Work request. Once the line holding "(679, 144) none" is found in the listing below, write it out and each later line exactly, up to and including the one holding "(1237, 567) none".

Provided records.
BEGIN

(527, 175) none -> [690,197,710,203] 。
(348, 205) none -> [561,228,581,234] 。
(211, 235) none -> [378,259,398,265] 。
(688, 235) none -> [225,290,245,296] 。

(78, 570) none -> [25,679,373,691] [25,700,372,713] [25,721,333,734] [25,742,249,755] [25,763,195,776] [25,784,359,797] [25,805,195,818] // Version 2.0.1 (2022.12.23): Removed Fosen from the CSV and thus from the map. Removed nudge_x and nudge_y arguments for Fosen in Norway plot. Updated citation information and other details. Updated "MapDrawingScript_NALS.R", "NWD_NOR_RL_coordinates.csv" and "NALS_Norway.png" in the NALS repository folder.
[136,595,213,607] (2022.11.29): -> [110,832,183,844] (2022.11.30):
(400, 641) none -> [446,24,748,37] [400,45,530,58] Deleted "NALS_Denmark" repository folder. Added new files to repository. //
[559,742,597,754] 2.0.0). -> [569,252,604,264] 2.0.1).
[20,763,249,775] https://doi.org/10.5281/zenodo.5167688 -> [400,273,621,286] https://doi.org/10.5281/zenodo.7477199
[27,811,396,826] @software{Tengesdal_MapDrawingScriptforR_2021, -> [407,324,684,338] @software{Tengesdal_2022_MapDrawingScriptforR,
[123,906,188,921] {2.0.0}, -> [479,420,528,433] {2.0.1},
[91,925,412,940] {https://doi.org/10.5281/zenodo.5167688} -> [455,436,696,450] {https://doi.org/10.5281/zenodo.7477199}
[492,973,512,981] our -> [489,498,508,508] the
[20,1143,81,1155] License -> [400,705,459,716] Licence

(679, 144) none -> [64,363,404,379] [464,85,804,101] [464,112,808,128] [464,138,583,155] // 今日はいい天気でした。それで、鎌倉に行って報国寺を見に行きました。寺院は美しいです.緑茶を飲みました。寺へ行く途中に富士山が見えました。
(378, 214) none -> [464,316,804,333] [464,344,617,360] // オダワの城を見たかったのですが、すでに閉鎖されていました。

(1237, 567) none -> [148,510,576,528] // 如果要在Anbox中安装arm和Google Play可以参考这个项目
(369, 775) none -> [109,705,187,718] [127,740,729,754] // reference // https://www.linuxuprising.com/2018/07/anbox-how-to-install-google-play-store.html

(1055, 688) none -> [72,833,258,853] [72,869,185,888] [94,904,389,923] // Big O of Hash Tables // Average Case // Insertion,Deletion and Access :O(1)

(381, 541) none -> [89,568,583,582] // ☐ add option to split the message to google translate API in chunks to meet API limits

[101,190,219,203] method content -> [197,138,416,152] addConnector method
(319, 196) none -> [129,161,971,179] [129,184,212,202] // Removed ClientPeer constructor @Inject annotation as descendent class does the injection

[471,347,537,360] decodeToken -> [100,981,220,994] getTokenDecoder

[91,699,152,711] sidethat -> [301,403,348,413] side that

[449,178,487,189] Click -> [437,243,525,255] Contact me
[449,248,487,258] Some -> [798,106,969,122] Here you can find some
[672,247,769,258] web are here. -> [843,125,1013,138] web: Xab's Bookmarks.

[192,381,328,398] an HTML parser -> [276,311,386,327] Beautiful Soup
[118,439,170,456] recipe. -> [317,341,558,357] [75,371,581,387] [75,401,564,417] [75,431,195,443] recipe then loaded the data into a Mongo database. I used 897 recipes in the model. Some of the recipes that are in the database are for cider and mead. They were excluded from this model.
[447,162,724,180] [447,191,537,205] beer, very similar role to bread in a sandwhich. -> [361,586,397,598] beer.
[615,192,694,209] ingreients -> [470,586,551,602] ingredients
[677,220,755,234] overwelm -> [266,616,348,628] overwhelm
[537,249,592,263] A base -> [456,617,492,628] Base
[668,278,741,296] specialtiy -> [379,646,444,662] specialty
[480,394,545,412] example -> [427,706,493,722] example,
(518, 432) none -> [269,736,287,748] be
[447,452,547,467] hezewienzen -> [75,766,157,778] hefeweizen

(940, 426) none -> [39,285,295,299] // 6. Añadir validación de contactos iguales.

END

Task output.
(679, 144) none -> [64,363,404,379] [464,85,804,101] [464,112,808,128] [464,138,583,155] // 今日はいい天気でした。それで、鎌倉に行って報国寺を見に行きました。寺院は美しいです.緑茶を飲みました。寺へ行く途中に富士山が見えました。
(378, 214) none -> [464,316,804,333] [464,344,617,360] // オダワの城を見たかったのですが、すでに閉鎖されていました。

(1237, 567) none -> [148,510,576,528] // 如果要在Anbox中安装arm和Google Play可以参考这个项目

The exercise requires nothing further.